§ **Dataset content**
***
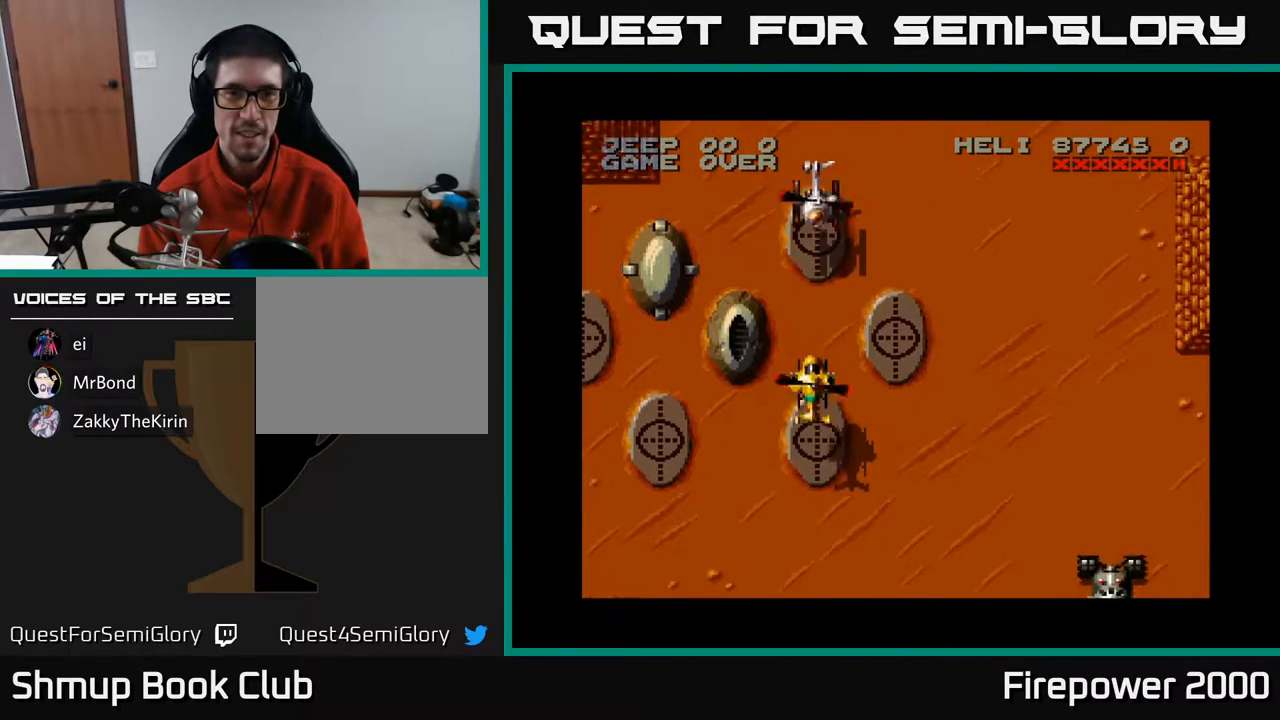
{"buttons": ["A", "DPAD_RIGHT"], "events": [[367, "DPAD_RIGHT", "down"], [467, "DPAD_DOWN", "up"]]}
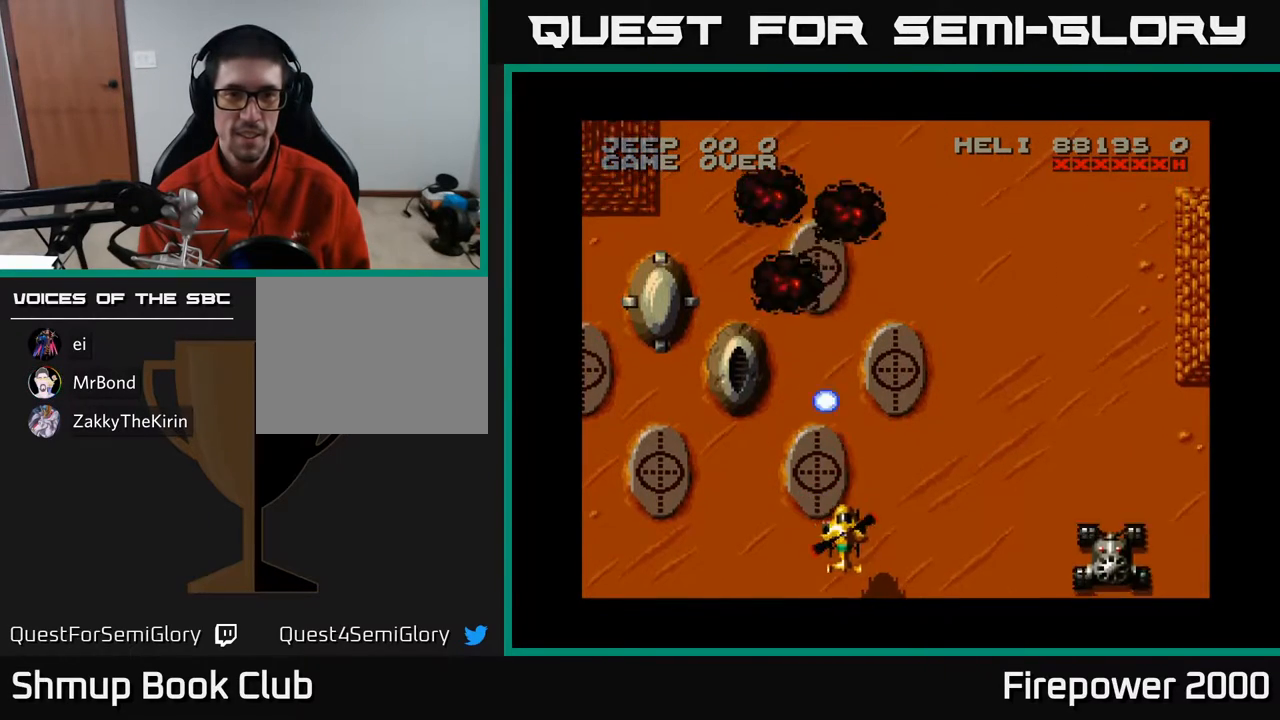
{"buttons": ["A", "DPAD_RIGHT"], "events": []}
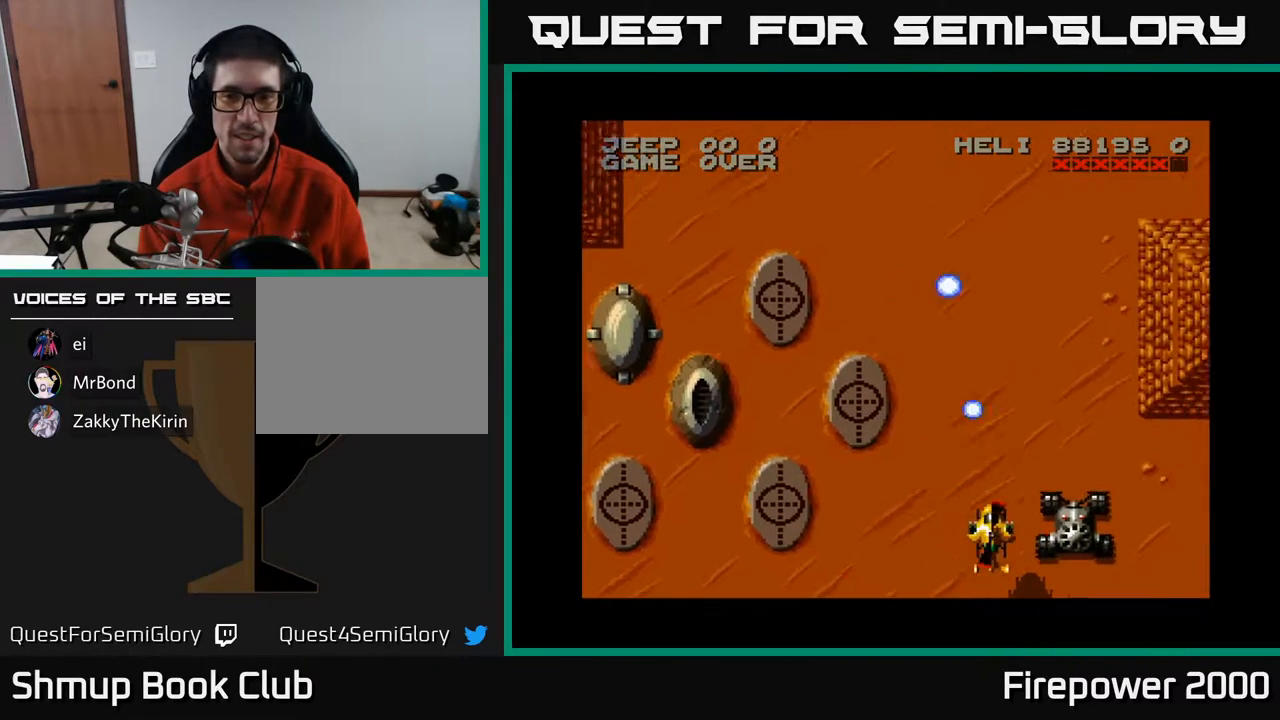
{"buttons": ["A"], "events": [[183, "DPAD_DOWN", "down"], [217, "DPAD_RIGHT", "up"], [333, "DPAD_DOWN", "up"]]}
***
§ **What the task asks**
The required output is every line of the data above, set down exactly and stripped of pictures.

§ **Exercise solution**
{"buttons": ["A", "DPAD_RIGHT"], "events": [[367, "DPAD_RIGHT", "down"], [467, "DPAD_DOWN", "up"]]}
{"buttons": ["A", "DPAD_RIGHT"], "events": []}
{"buttons": ["A"], "events": [[183, "DPAD_DOWN", "down"], [217, "DPAD_RIGHT", "up"], [333, "DPAD_DOWN", "up"]]}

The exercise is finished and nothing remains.